*WHAT THIS TASK INVOLVES*. Please put the lines of the entries from the line with "10.5 to 11.5" to the line with "The twenty series", both included, into a JSON list of strings, one string per line. Leave blank lines out.

*RECORDS FOR THE TASK*.
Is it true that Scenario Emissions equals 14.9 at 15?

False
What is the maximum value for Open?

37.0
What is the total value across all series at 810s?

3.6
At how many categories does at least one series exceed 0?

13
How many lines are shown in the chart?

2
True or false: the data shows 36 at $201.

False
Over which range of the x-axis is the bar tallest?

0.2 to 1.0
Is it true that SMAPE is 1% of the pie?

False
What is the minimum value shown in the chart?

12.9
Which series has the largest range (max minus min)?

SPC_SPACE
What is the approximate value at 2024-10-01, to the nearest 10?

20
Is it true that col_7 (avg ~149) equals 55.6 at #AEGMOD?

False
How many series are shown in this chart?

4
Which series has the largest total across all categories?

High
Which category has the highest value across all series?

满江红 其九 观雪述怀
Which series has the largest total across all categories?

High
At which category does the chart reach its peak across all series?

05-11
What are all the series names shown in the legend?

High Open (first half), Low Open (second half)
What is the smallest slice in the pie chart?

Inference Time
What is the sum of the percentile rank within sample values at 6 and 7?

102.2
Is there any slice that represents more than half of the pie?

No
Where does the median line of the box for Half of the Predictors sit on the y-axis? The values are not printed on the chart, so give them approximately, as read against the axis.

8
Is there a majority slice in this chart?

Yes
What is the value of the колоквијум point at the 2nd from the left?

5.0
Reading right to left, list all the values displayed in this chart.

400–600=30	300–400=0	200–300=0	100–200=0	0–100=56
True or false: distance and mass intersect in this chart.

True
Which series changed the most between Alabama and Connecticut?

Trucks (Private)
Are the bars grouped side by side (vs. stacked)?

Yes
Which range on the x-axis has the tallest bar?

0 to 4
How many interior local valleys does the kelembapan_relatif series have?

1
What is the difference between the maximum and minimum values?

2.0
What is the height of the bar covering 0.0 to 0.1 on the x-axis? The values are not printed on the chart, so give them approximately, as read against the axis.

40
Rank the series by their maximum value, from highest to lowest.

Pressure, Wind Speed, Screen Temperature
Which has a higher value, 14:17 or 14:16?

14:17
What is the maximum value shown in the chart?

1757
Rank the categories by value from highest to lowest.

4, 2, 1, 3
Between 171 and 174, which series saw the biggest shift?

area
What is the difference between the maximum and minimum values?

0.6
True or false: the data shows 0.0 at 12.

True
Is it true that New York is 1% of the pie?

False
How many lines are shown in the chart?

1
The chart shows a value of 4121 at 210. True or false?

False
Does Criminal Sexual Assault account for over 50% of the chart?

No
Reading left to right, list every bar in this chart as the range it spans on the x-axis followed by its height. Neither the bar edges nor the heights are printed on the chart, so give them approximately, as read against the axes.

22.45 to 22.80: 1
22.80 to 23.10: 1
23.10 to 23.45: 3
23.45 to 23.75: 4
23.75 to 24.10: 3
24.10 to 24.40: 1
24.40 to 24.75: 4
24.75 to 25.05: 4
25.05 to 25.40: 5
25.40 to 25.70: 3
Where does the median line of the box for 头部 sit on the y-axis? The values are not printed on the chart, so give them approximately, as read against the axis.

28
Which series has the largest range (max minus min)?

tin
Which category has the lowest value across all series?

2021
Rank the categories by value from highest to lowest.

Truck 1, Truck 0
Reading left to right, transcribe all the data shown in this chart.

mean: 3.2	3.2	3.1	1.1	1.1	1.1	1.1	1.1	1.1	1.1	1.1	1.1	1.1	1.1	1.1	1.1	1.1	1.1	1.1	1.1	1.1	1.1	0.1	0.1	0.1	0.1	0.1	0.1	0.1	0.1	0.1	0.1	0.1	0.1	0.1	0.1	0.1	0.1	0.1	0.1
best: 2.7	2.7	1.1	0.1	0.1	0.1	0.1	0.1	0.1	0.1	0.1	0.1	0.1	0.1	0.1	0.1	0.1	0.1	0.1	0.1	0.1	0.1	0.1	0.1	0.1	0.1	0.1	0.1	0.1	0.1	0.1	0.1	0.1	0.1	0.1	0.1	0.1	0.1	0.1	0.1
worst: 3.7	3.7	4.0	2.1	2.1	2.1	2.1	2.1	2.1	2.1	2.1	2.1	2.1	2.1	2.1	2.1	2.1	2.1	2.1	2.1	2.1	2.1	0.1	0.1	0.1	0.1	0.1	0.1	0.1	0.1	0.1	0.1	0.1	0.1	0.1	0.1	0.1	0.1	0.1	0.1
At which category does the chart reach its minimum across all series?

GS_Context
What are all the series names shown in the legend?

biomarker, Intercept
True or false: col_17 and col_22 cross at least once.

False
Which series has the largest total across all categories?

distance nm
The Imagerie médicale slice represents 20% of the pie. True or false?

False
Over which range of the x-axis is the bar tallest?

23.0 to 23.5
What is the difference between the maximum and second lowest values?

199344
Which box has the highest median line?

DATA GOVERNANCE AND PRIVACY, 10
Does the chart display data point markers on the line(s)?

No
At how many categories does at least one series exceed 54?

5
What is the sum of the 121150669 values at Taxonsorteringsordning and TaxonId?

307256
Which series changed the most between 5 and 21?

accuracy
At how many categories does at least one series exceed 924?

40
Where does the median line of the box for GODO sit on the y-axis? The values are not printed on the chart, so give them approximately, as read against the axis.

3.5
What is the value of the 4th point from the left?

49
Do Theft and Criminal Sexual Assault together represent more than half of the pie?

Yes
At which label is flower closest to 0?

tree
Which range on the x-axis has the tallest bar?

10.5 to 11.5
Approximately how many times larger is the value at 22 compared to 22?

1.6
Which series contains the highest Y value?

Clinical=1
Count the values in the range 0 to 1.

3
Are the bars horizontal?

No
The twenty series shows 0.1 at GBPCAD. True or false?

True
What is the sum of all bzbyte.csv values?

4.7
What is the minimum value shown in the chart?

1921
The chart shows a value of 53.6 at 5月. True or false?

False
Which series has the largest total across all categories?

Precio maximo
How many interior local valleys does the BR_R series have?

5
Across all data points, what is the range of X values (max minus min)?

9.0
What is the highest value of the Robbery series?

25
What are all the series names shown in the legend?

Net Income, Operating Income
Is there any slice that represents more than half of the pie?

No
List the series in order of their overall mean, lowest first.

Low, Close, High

*RESULT OF THIS EXERCISE*.
[
  "10.5 to 11.5",
  "Approximately how many times larger is the value at 22 compared to 22?",
  "1.6",
  "Which series contains the highest Y value?",
  "Clinical=1",
  "Count the values in the range 0 to 1.",
  "3",
  "Are the bars horizontal?",
  "No",
  "The twenty series shows 0.1 at GBPCAD. True or false?"
]